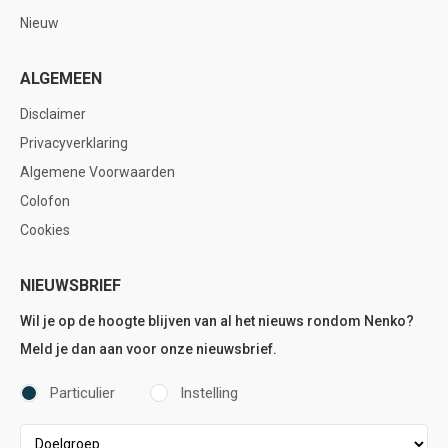
Nieuw
ALGEMEEN
Disclaimer
Privacyverklaring
Algemene Voorwaarden
Colofon
Cookies
NIEUWSBRIEF
Wil je op de hoogte blijven van al het nieuws rondom Nenko?
Meld je dan aan voor onze nieuwsbrief.
Particulier
Instelling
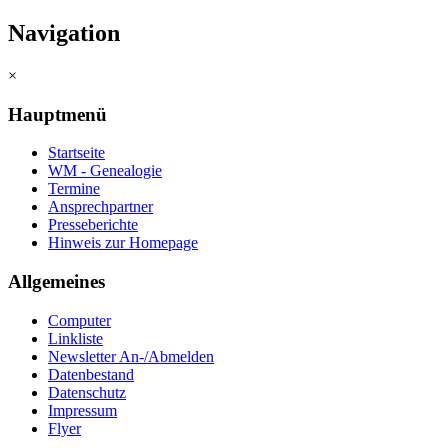
Navigation
×
Hauptmenü
Startseite
WM - Genealogie
Termine
Ansprechpartner
Presseberichte
Hinweis zur Homepage
Allgemeines
Computer
Linkliste
Newsletter An-/Abmelden
Datenbestand
Datenschutz
Impressum
Flyer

+++++

## YOUR TASK
Copy every line of text from the rows above word for word, leaving out the pictures.

## ANSWER TO THE PROBLEM
Nieuw
ALGEMEEN
Disclaimer
Privacyverklaring
Algemene Voorwaarden
Colofon
Cookies
NIEUWSBRIEF
Wil je op de hoogte blijven van al het nieuws rondom Nenko?
Meld je dan aan voor onze nieuwsbrief.
Particulier
Instelling
Navigation
×
Hauptmenü
Startseite
WM - Genealogie
Termine
Ansprechpartner
Presseberichte
Hinweis zur Homepage
Allgemeines
Computer
Linkliste
Newsletter An-/Abmelden
Datenbestand
Datenschutz
Impressum
Flyer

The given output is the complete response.